The problem » Transcribe exactly the line that contains "left ankle: (631, 350, 8)" and every line after it to the end of the entries, and nothing more.

(Data extracted from a collection)

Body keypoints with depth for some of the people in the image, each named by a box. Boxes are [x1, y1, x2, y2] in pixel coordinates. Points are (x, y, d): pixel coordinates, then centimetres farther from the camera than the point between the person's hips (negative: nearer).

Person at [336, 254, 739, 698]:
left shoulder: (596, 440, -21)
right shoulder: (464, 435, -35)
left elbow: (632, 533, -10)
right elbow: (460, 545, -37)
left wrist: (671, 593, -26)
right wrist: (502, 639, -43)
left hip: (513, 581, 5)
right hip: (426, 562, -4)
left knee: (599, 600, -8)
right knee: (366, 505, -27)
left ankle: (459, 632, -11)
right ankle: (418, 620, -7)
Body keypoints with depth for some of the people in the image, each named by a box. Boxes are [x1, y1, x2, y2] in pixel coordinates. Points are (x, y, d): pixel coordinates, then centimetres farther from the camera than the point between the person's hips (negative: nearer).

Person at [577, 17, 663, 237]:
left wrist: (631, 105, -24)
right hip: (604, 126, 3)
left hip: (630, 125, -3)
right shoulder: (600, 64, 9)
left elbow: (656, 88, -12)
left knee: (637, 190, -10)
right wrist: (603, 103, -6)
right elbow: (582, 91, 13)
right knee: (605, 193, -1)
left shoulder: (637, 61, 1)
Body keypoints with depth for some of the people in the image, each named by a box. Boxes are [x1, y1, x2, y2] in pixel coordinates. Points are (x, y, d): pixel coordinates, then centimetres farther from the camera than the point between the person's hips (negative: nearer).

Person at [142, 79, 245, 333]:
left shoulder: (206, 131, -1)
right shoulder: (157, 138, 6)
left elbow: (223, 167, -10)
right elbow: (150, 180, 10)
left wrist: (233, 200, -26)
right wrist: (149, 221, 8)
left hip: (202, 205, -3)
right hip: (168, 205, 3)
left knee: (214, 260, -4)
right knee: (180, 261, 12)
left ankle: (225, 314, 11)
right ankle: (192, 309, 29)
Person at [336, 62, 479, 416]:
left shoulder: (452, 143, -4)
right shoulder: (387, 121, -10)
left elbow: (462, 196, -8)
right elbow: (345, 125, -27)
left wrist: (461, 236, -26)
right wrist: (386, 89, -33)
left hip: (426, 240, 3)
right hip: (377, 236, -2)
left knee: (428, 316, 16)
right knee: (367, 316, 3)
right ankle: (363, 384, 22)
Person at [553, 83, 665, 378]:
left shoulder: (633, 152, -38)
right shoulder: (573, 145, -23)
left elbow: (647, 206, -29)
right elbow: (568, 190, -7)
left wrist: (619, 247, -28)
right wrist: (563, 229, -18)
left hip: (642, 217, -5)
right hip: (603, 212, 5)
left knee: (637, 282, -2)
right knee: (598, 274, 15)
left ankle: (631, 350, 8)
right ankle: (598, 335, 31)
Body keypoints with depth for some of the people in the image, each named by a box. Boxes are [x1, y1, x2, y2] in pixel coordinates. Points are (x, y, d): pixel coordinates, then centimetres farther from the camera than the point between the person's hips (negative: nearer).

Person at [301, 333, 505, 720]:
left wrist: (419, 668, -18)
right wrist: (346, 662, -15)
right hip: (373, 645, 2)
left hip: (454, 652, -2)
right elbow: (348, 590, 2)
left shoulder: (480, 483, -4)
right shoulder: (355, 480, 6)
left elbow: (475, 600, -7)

Expected answer »
left ankle: (631, 350, 8)
right ankle: (598, 335, 31)
Body keypoints with depth for some of the people in the image, each named by a box. Boxes are [x1, y1, x2, y2] in pixel coordinates. Points are (x, y, d): pixel coordinates, then centimetres farther from the camera than the point between the person's hips (negative: nearer).

Person at [301, 333, 505, 720]:
left wrist: (419, 668, -18)
right wrist: (346, 662, -15)
right hip: (373, 645, 2)
left hip: (454, 652, -2)
right elbow: (348, 590, 2)
left shoulder: (480, 483, -4)
right shoulder: (355, 480, 6)
left elbow: (475, 600, -7)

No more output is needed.